Transgresser ses thématiques n’est pas chose facile, mais c’est ce que réussit Matt Sobel avec Take Me to the River, un captivant et régulièrement épatant premier film.
Le coming-of-age estival est pratiquement un genre en soi, alors que le temps des vacances semble toujours propice aux esprits des jeunes adultes en devenir de s’émanciper. Et la proposition de Matt Sobel aurait aisément pu se ranger parmi tant d’autres, allant de The Way Way Back à d’autres films davantage concentrés sur la jeunesse, comme The Kings of Summer. Sauf que dès la scène d’ouverture, on ajoute également le coefficient du coming out, une thématique qui se voit souvent liée à la chaleur de l’été, comme si la canicule poussait les pulsions à se révéler entièrement, que ce soit dans Les roseaux sauvages, dans Beach Rats, ou dans tous les autres dérivés.
Sauf que Sobel ne s’arrête pas là. Sans trop gâcher de surprises, le film continue régulièrement de brouiller les pistes et de contourner les attentes, ou même les appréhensions. Ainsi, en jumelant également le malaise des grandes réunions familiales (la prémisse d’un grand nombre de pièces de théâtre qui virent presque toujours au chaos) à un sujet encore plus précis menant à une insoutenable tension (malgré le fait qu’il ne se passe « rien », comme le faisait brillamment le mésestimé Tyrel), le film ne sera jamais ce qu’on attendra de lui et c’est tant mieux.
C’est cette richesse à presque tous les niveaux qui se joue toujours des nuances des situations et des nombreuses ambiguïtés qui apporte toute la richesse au long-métrage. Ces diverses contradictions entre la naïveté de la jeunesse et la fin de l’innocence du monde adulte aident aussi à toujours hausser les inconforts et les malaises, tout comme à approfondir les différents niveaux de lecture possible avec ce film souvent volontairement évasif.
Il faut dire que la distribution, composée énormément d’interprètes d’expérience qui passent régulièrement sous les radars, aide beaucoup. Le toujours excellent Josh Hamilton est à mille lieues du personnage de père qu’il incarnait dans Eighth Grade, Richard Schiff est d’une réconfortante justesse, Logan Miller trouve de loin sa performance la plus accomplie en carrière, mais c’est définitivement Robin Weigert qui en impose, dans ce rôle de mère d’une impressionnante complexité.
L’équipe technique a également du mérite. Le monteur Jacob Secher Schulsinger a travaillé autant pour Lars Von Trier que Ruben Östlund, alors que le film ne serait rien sans les superbes images de Thomas Scott Stanton qui capturent avec brio la nature qui entoure autant les situations que les personnages.

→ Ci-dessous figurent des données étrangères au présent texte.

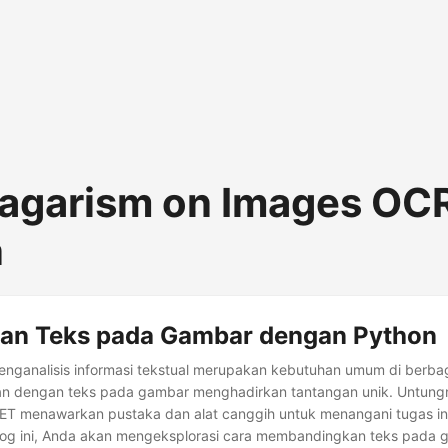
lagarism on Images OCR
n
an Teks pada Gambar dengan Python
nganalisis informasi tekstual merupakan kebutuhan umum di berbag
n dengan teks pada gambar menghadirkan tantangan unik. Untun
NET menawarkan pustaka dan alat canggih untuk menangani tugas ini 
log ini, Anda akan mengeksplorasi cara membandingkan teks pada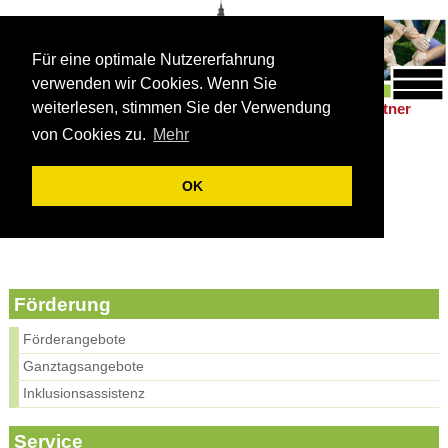
Für eine optimale Nutzererfahrung
verwenden wir Cookies. Wenn Sie
weiterlesen, stimmen Sie der Verwendung
Schulleben
Förderung
Berufsorientierung
Partner
|
|
|
von Cookies zu.
Mehr
Förderung
Förderangebote
OK
Ganztagesangebote
Beratungslehrer
Inklusionsassistent
Förderung
Förderangebote
Ganztagsangebote
Inklusionsassistenz
Service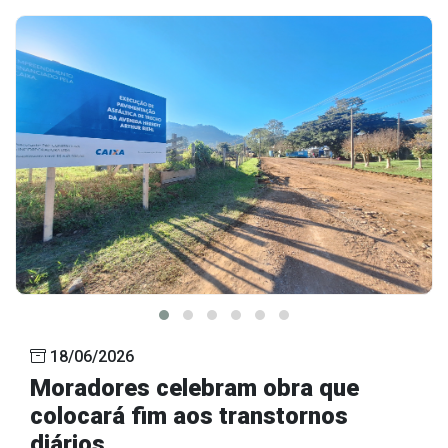
18/06/2026
Moradores celebram obra que
colocará fim aos transtornos
diários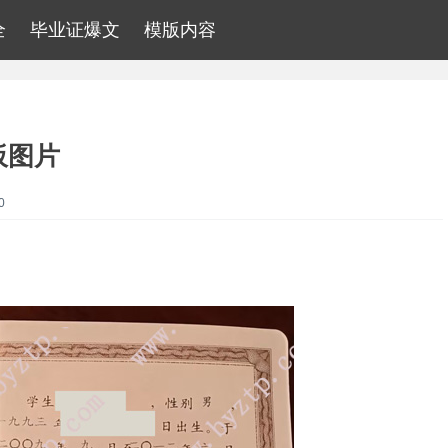
全
毕业证爆文
模版内容
板图片
0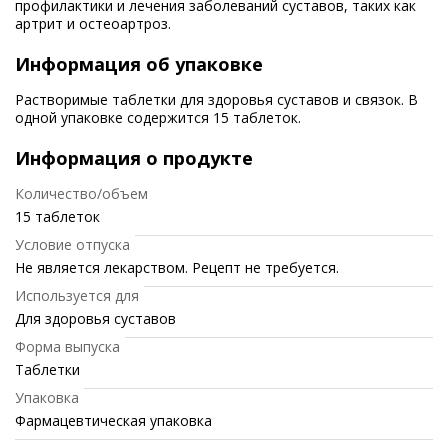
профилактики и лечения заболеваний суставов, таких как
артрит и остеоартроз.
Информация об упаковке
Растворимые таблетки для здоровья суставов и связок. В
одной упаковке содержится 15 таблеток.
Информация о продукте
Количество/объем
15 таблеток
Условие отпуска
Не является лекарством. Рецепт не требуется.
Используется для
Для здоровья суставов
Форма выпуска
Таблетки
Упаковка
Фармацевтическая упаковка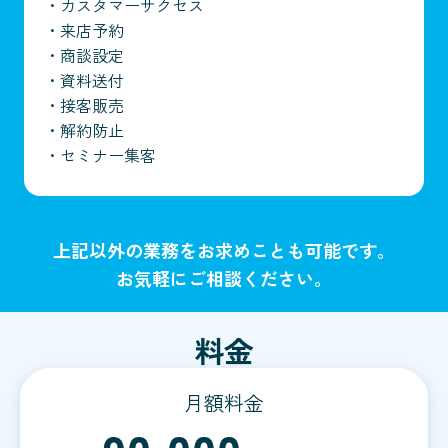
・
カスタマーサクセス
・
来店予約
・
商談設定
・
資料送付
・
接客販売
・
解約防止
・
セミナー集客
上記以外の業務をお求めことも可能です。
お気軽にご相談ください。
料金
月額料金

De la part de Film Movement, disons que l’édition DVD est un peu décevante. Si le film impressionne de par lui-même, on regrette l’absence de sous-titres qui peuvent également servir pour les malentendants et la maigre tenue des suppléments. Le segment d’entrevues promotionnelles de huit minutes avec les comédiens Logan Miller et Robin Weigert paraît un peu futile, comme les deux accompagnent le cinéaste Matt Sober dans la sympathique piste de commentaires audio.

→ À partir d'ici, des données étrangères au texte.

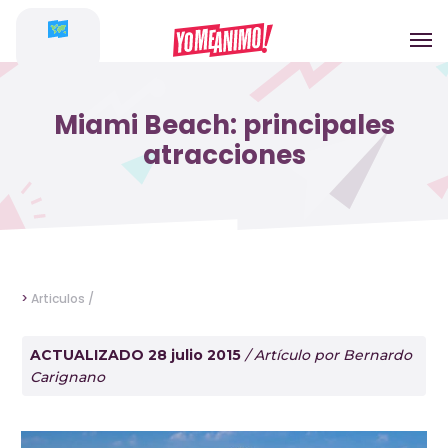
Miami Beach: principales
atracciones
>
Articulos /
ACTUALIZADO 28 julio 2015
/ Artículo por Bernardo
Carignano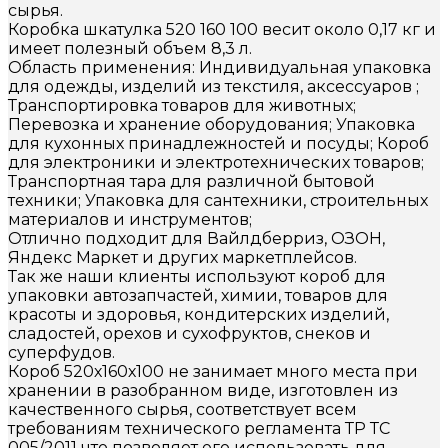
сырья.
Коробка шкатулка 520 160 100 весит около 0,17 кг и
имеет полезный объем 8,3 л.
Область применения: Индивидуальная упаковка
для одежды, изделий из текстиля, аксессуаров ;
Транспортировка товаров для животных;
Перевозка и хранение оборудования; Упаковка
для кухонных принадлежностей и посуды; Короб
для электроники и электротехнических товаров;
Транспортная тара для различной бытовой
техники; Упаковка для сантехники, строительных
материалов и инструментов;
Отлично подходит для Вайлдберриз, ОЗОН,
Яндекс Маркет и других маркетплейсов.
Так же наши клиенты используют короб для
упаковки автозапчастей, химии, товаров для
красоты и здоровья, кондитерских изделий,
сладостей, орехов и сухофруктов, снеков и
суперфудов.
Короб 520х160х100 не занимает много места при
хранении в разобранном виде, изготовлен из
качественного сырья, соответствует всем
требованиям технического регламента ТР ТС
005/2011 что позволяет его использовать для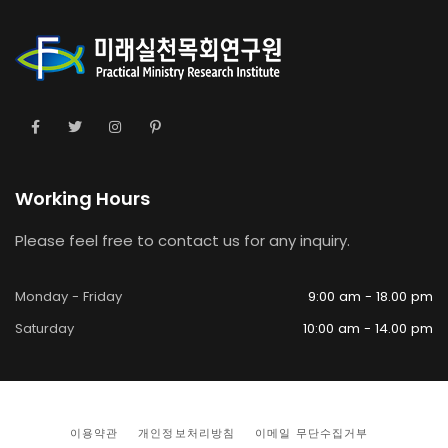
Working Hours
Please feel free to contact us for any inquiry.
Monday - Friday
9:00 am - 18.00 pm
Saturday
10:00 am - 14.00 pm
이용약관
개인정보처리방침
이메일 무단수집거부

Take Me to the River s’avère une excellente surprise qui ne ménage pas son caractère hautement instable et imprévisible. Avec cette réflexion peut-être un peu moins subtile d’une Amérique clairement divisée en filigrane, mais peut-être pas totalement perdue, on pourrait reprocher au film de miser sur un peu trop de chevaux à la fois, ce qui ne lui enlève pas son immense potentiel auquel il parvient plus régulièrement qu’autrement à satisfaire.
7/10
Take Me to the River est disponible en DVD via Film Movement.